In an embodiment in which at least one end of the filled shortened carbon nanotube is open, the filled shortened carbon nanotube may have the open end or ends sealed or closed by any suitable method. Without limitation, examples of suitable methods include chemical methods, thermal methods, and the like. An example of a chemical method includes constructing a chemical barrier across the open tube ends. Intramolecular bond formation performed by cross metathesis on olefin groups attached to the tube ends with an organometallic ruthenium compound may cover the tube ends with covalently cross-linked groups. In an embodiment, the tube ends may be oxidized to carboxylate groups. An example of such an oxidation is disclosed in Chen et al., “Solution Properties of Single-Walled Carbon Nanotubes,” Science 282, pgs. 95-98 (1998).

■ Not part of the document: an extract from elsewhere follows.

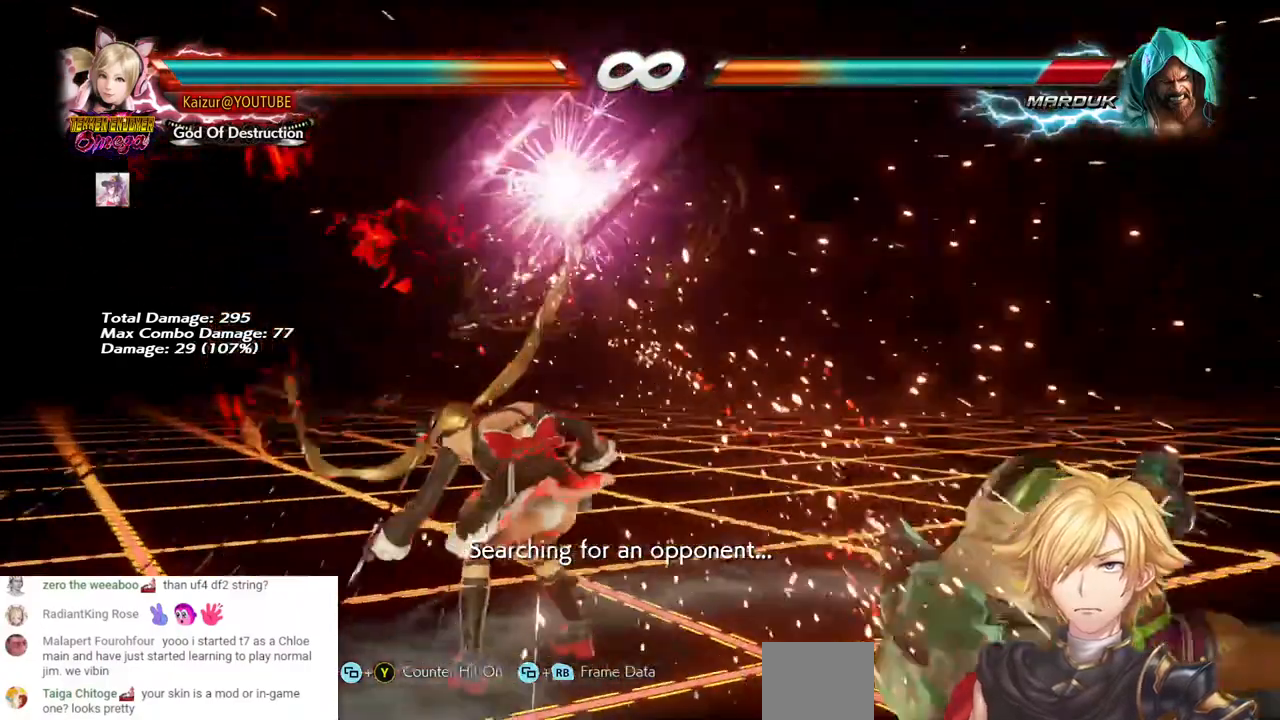
{"dt_ms": 500, "buttons": ["DPAD_RIGHT"], "left_stick": "center", "right_stick": "center", "events": [[300, "DPAD_RIGHT", "down"]]}
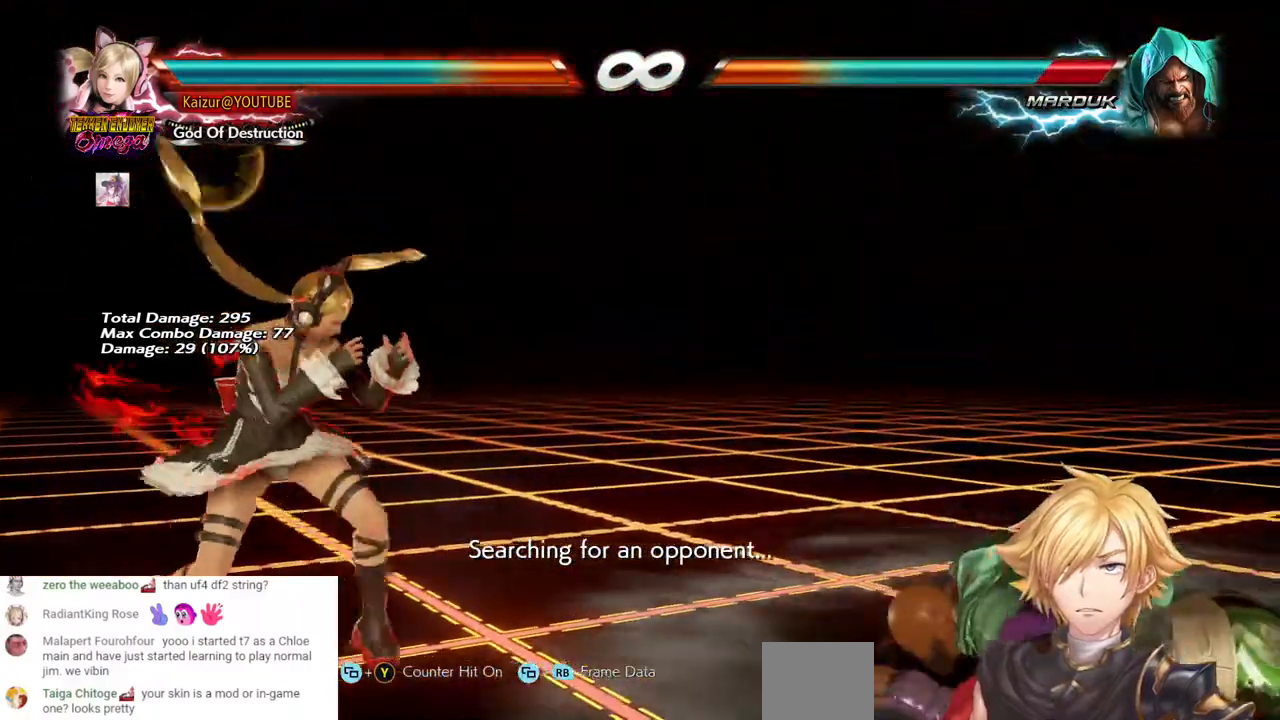
{"dt_ms": 1000, "buttons": [], "left_stick": "center", "right_stick": "center", "events": [[33, "DPAD_RIGHT", "up"], [133, "DPAD_DOWN", "down"], [317, "DPAD_RIGHT", "down"], [383, "DPAD_RIGHT", "up"], [450, "DPAD_DOWN", "up"], [450, "DPAD_RIGHT", "down"], [533, "DPAD_DOWN", "down"], [533, "DPAD_RIGHT", "up"], [767, "DPAD_DOWN", "up"], [800, "DPAD_RIGHT", "down"], [883, "DPAD_RIGHT", "up"]]}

SOCl2 may convert the carboxylates to acid chloride groups, which may then be reacted with substituted amines to form amides. In an embodiment in which the amine groups have unsaturated ethylene moieties at the ends, the moieties may be covalently linked together with the organometallic ruthenium compound (e.g., Grubb's catalyst). Without being limited by theory, entropic and steric considerations may promote intramolecular bond formation as opposed to interparticle linking by the catalyst. An example of a thermal method includes annealing the shortened carbon nanotube. For instance, the ends of the shortened carbon nanotube may be thermally annealed to form hemispherical carbon domes or end caps that may seal the interior contents in place. In some embodiments, the annealing may occur at temperatures from about 100° C. to about 1,500° C., alternatively at about 1,000° C. The annealing may occurring for any suitable duration. In an embodiment, annealing may occur from about 1 hour to about 12 hours. In an embodiment, the chemical method may be followed by the annealing method.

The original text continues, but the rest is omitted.